Peneliti Universitas La Trobe dan pakar Kamboja, Gordon Conochie, mengomentari bocornya percakapan telepon antara Paetongtarn dan Presiden Senat Kamboja, Hun Sen. Percakapan itu diyakini memperkuat kecurigaan publik atas hubungan erat antara keluarga Shinawatra dan dinasti politik Hun di Kamboja.
“Itulah kerugian terbesar bagi perdana menteri Thailand. Sekarang dia harus berusaha menjauhkan diri dari itu,” katanya seperti yang dikutip dari ABC, Selasa 1 Juli 2025.
Kedekatan itu, menurut banyak pengamat, menambah tekanan terhadap Paetongtarn di tengah konflik abadi antara dua kekuatan utama di Thailand, yaitu dinasti politik Shinawatra dan kelompok elite konservatif yang didukung militer.

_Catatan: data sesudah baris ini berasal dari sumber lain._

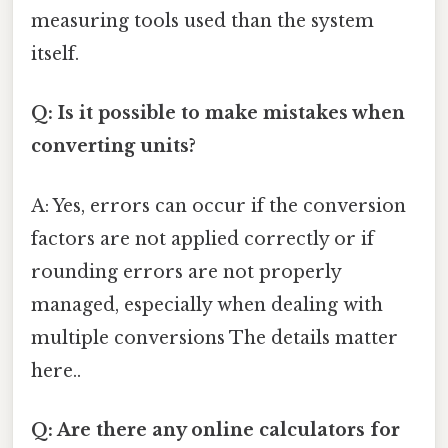
measuring tools used than the system
itself.
Q: Is it possible to make mistakes when
converting units?
A: Yes, errors can occur if the conversion
factors are not applied correctly or if
rounding errors are not properly
managed, especially when dealing with
multiple conversions The details matter
here..
Q: Are there any online calculators for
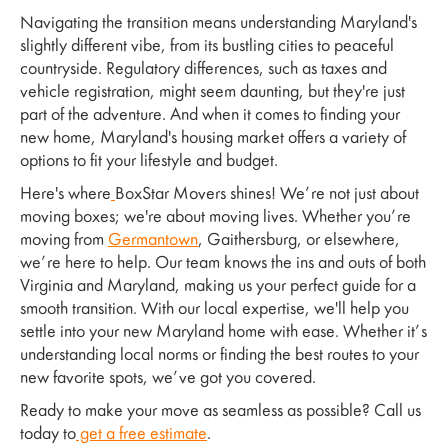
Navigating the transition means understanding Maryland's
slightly different vibe, from its bustling cities to peaceful
countryside. Regulatory differences, such as taxes and
vehicle registration, might seem daunting, but they're just
part of the adventure. And when it comes to finding your
new home, Maryland's housing market offers a variety of
options to fit your lifestyle and budget.
Here's where
BoxStar Movers shines! We’re not just about
moving boxes; we're about moving lives. Whether you’re
moving from
Germantown
, Gaithersburg, or elsewhere,
we’re here to help. Our team knows the ins and outs of both
Virginia and Maryland, making us your perfect guide for a
smooth transition. With our local expertise, we'll help you
settle into your new Maryland home with ease. Whether it’s
understanding local norms or finding the best routes to your
new favorite spots, we’ve got you covered.
Ready to make your move as seamless as possible? Call us
today to
get a free estimate
.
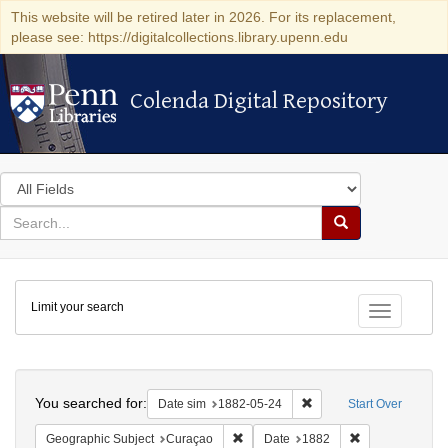
This website will be retired later in 2026. For its replacement,
please see: https://digitalcollections.library.upenn.edu
Colenda Digital Repository
Colenda Digital Repository
Search
in
for
search
Search
for
Colenda
Limit your search
Digital
Toggle fac
Repository
Search
You searched for:
Remove constraint Date 
Date sim
1882-05-24
Start Over
Remove constraint Geographic Subje
Remove constra
Geographic Subject
Curaçao
Date
1882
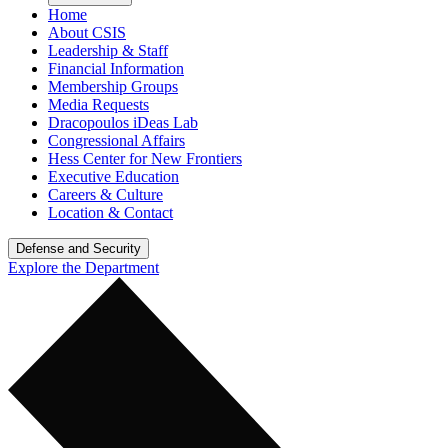
Home
About CSIS
Leadership & Staff
Financial Information
Membership Groups
Media Requests
Dracopoulos iDeas Lab
Congressional Affairs
Hess Center for New Frontiers
Executive Education
Careers & Culture
Location & Contact
Defense and Security
Explore the Department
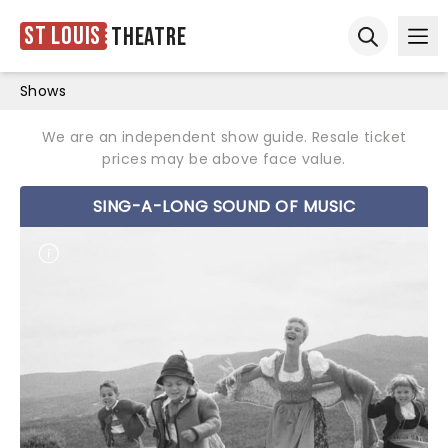
St Louis
Theatre
Ope
Open sear
Shows
We are an independent show guide. Resale ticket
prices may be above face value.
SING-A-LONG SOUND OF MUSIC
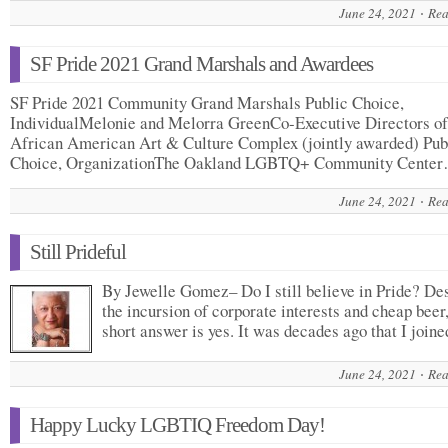
June 24, 2021
Rea
SF Pride 2021 Grand Marshals and Awardees
SF Pride 2021 Community Grand Marshals Public Choice,
IndividualMelonie and Melorra GreenCo-Executive Directors of
African American Art & Culture Complex (jointly awarded) Pub
Choice, OrganizationThe Oakland LGBTQ+ Community Cente
June 24, 2021
Rea
Still Prideful
By Jewelle Gomez– Do I still believe in Pride? De
the incursion of corporate interests and cheap beer
short answer is yes. It was decades ago that I joi
June 24, 2021
Rea
Happy Lucky LGBTIQ Freedom Day!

Ketegangan antara kedua kubu telah menjadi poros utama gejolak politik Thailand, menciptakan siklus krisis berkepanjangan berupa kudeta militer, pembubaran partai politik, dan pemberhentian perdana menteri.
Kini, Paetongtarn menjadi simbol lanjutan dari perseteruan tersebut. Ia memasuki medan pertarungan yang telah menumbangkan ayah dan bibinya, Thaksin dan Yingluck Shinawatra.

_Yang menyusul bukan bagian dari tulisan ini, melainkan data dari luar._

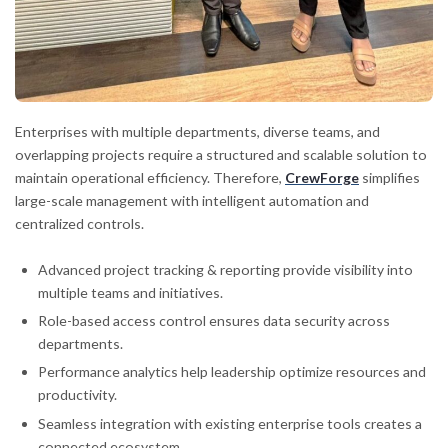
Enterprises with multiple departments, diverse teams, and
overlapping projects require a structured and scalable solution to
maintain operational efficiency. Therefore,
CrewForge
simplifies
large-scale management with intelligent automation and
centralized controls.
Advanced project tracking & reporting provide visibility into
multiple teams and initiatives.
Role-based access control ensures data security across
departments.
Performance analytics help leadership optimize resources and
productivity.
Seamless integration with existing enterprise tools creates a
connected ecosystem.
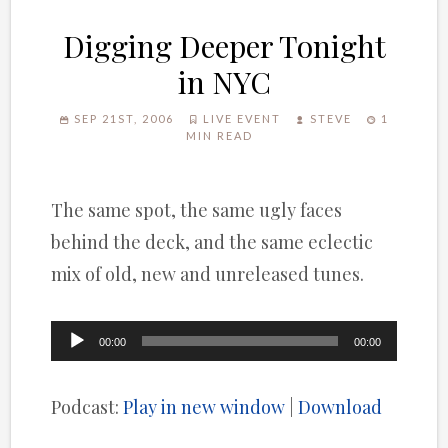
Digging Deeper Tonight
in NYC
SEP 21ST, 2006
LIVE EVENT
STEVE
1
MIN READ
The same spot, the same ugly faces
behind the deck, and the same eclectic
mix of old, new and unreleased tunes.
Audio
00:00
00:00
Player
Podcast:
Play in new window
|
Download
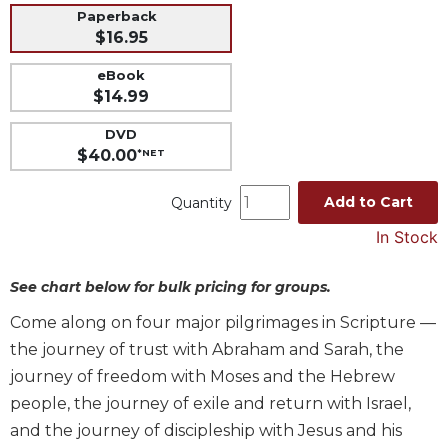
Paperback
Music
$16.95
Liturgical
eBook
Studies
$14.99
Liturgical
DVD
Theology
$40.00
*NET
The
Liturgy
Add to Cart
Quantity
of
In Stock
the
Church
See chart below for bulk pricing for groups.
Liturgy
and
Come along on four major pilgrimages in Scripture —
Sacraments
the journey of trust with Abraham and Sarah, the
Liturgy
journey of freedom with Moses and the Hebrew
in
people, the journey of exile and return with Israel,
History
and the journey of discipleship with Jesus and his
Scripture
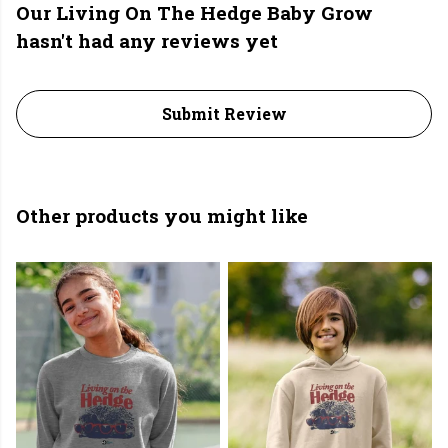
Our Living On The Hedge Baby Grow
hasn't had any reviews yet
Submit Review
Other products you might like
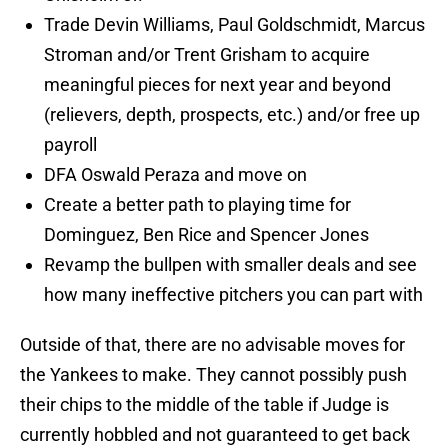
Trade Devin Williams, Paul Goldschmidt, Marcus
Stroman and/or Trent Grisham to acquire
meaningful pieces for next year and beyond
(relievers, depth, prospects, etc.) and/or free up
payroll
DFA Oswald Peraza and move on
Create a better path to playing time for
Dominguez, Ben Rice and Spencer Jones
Revamp the bullpen with smaller deals and see
how many ineffective pitchers you can part with
Outside of that, there are no advisable moves for
the Yankees to make. They cannot possibly push
their chips to the middle of the table if Judge is
currently hobbled and not guaranteed to get back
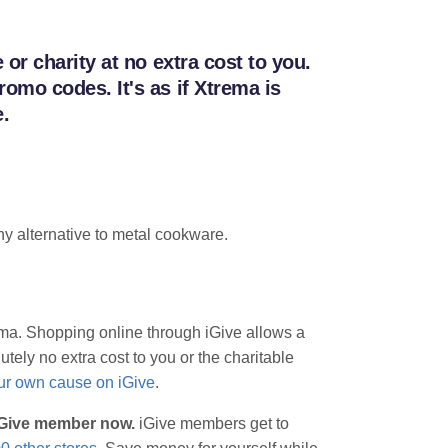
r charity at no extra cost to you.
mo codes. It's as if Xtrema is
.
y alternative to metal cookware.
rema. Shopping online through iGive allows a
tely no extra cost to you or the charitable
our own cause on iGive
.
 iGive member now.
iGive members get to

Sebelumnya, kedua pejabat tersebut juga sempat menduduki kursi perdana menteri Thailand sampai akhirnya digulingkan oleh kekuatan politik yang sama.
Perkembangan politik yang terjadi pada Selasa 1 Juli 2025 dianggap oleh banyak pihak sebagai momen berbahaya yang berpotensi menandai awal dari keruntuhan pengaruh keluarga Shinawatra di kancah perpolitikan.

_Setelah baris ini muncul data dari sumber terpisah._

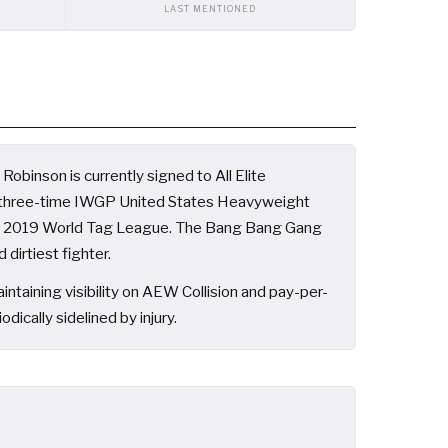
LAST MENTIONED
obinson is currently signed to All Elite
d three-time IWGP United States Heavyweight
he 2019 World Tag League. The Bang Bang Gang
dirtiest fighter.
aining visibility on AEW Collision and pay-per-
cally sidelined by injury.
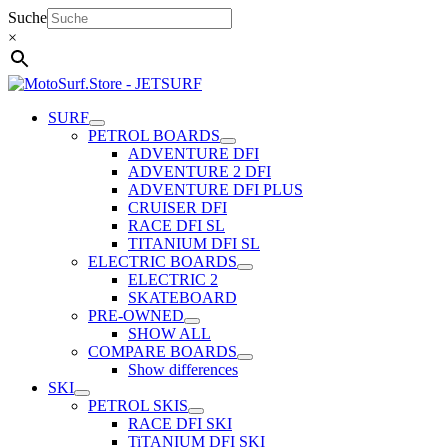
Skip
Suche
to
×
content
SURF
PETROL BOARDS
ADVENTURE DFI
ADVENTURE 2 DFI
ADVENTURE DFI PLUS
CRUISER DFI
RACE DFI SL
TITANIUM DFI SL
ELECTRIC BOARDS
ELECTRIC 2
SKATEBOARD
PRE-OWNED
SHOW ALL
COMPARE BOARDS
Show differences
SKI
PETROL SKIS
RACE DFI SKI
TiTANIUM DFI SKI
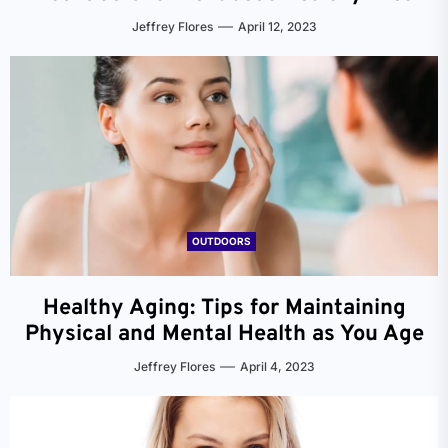
Jeffrey Flores
April 12, 2023
OUTDOORS
Healthy Aging: Tips for Maintaining
Physical and Mental Health as You Age
Jeffrey Flores
April 4, 2023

Dilaporkan Al-Jazeera, Thaksin Shinawatra yang tak lain adalah ayah Paetongtarn dan mantan PM Thailand yang kini telah kembali dari pengasingan, juga menghadapi kasus hukum serius.
Ia hadir di Pengadilan Pidana Bangkok untuk menjalani sidang perdana atas tuduhan menghina monarki Thailand.
Menurut pengacaranya, Thaksin membantah tuduhan tersebut dan menegaskan kesetiaannya terhadap kerajaan. Kasus ini berasal dari wawancara yang ia lakukan pada tahun 2015 saat berada di luar negeri.
Tuduhan penghinaan terhadap monarki merupakan perkara serius di Thailand, dengan ancaman hukuman hingga 15 tahun penjara jika terbukti bersalah.
Thaksin sebelumnya telah menjalani masa penahanan atas kasus konflik kepentingan dan penyalahgunaan kekuasaan. Ia baru kembali ke Thailand pada 2023 setelah 15 tahun hidup dalam pengasingan.
Dengan tekanan hukum terhadap Thaksin di satu sisi dan krisis politik yang membelit Paetongtarn di sisi lain, keluarga Shinawatra kembali berada di bawah sorotan tajam publik dan elite kekuasaan Thailand.
Situasi ini memperlihatkan betapa dalam dan berlarutnya konflik lama yang terus menjadi momok bagi stabilitas demokrasi di Negeri Gajah Putih.